TCM Classic Film Festival 2012: Tea With Tippi Hedren

Your first film was in the early 1960s, and one of the most recent films I saw with you in it was 2004’s I Heart Huckabees.
TH:
[laughs]

How different a set was that? Was it similar or was it completely different because the industry had changed?
TH:
You chose a film that was as off-the-wall as you can imagine. Even today this would be considered off-the-wall.

I Heart Huckabees

It’s a pretty strange one.
TH:
Yes. While we were filming, I thought, “How is he going to edit this?” Because all of a sudden, he’d be like, “Now I’m going to do it this way,” and you’d think, “How is he going to edit this? How is this going to work?” But he made it work.

He’s another notoriously difficult director.
TH:
Oh yes, very interesting. I was able to work well with him.

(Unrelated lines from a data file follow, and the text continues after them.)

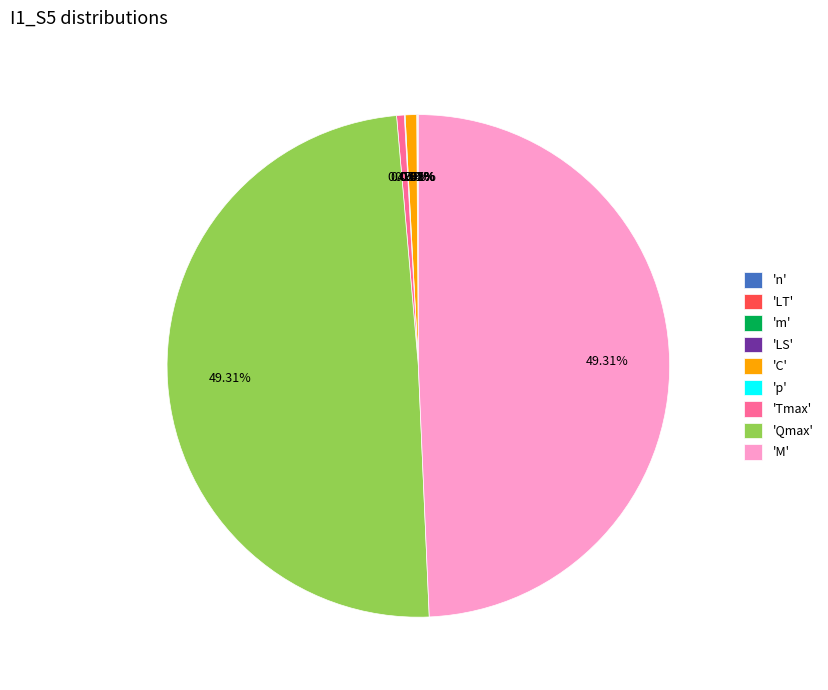

Is 'Qmax' the majority of the pie?

No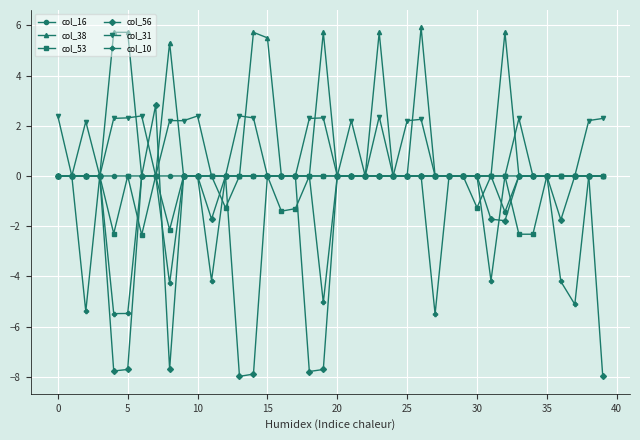

At how many categories does at least one series exceed 3?

9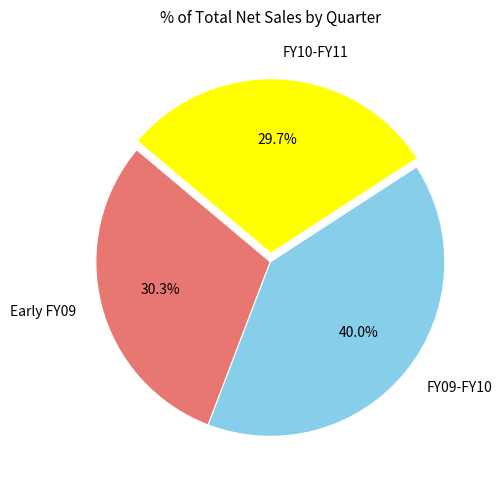

How many segments does this pie chart have?

3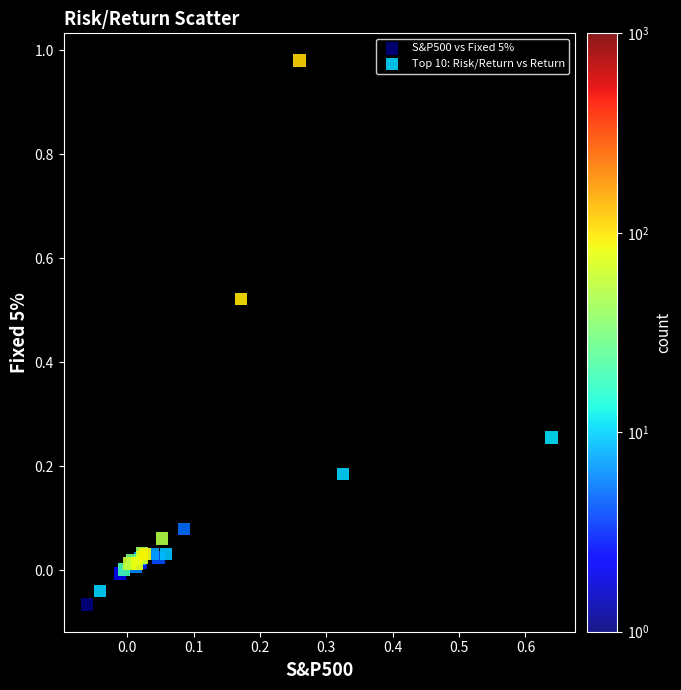

Which series has the largest Y range (max minus min)?

Top 10: Risk/Return vs Return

Are there any actresses today that you particularly like their work? Or do you think it is too different now?
TH:
I think, unfortunately, without the studio system, there isn’t that build up of roles to give that actor or actress a real star persona. It just doesn’t exist anymore, and that’s kind of sad.

A glamorous promotional image of Hedren from Marnie

With the studio system, all of the actors were taught how to speak, they were taught how to walk, they were given dancing lessons, singing lessons, any kind of lesson you could possibly take, in order to give them a rounded capability of becoming a character.

Now those things don’t happen, and so many of the actors who have been able to really rise above are doing their own scripts, producing their own films.

What do you think about Twitter and Facebook, and some of these things where actors can just say whatever, sometimes getting them into trouble?
TH:
That’s an unfortunate thing that goes on. Once anything is out, once you’ve said something, it’s like squeezing a tube of toothpaste, try putting it back in again.

Especially with the internet. Even if you’ve deleted the tweet, someone has saved it somewhere.
TH:
It could go viral, it could do anything depending on the depth or danger of what you’ve said. Words can be very dangerous.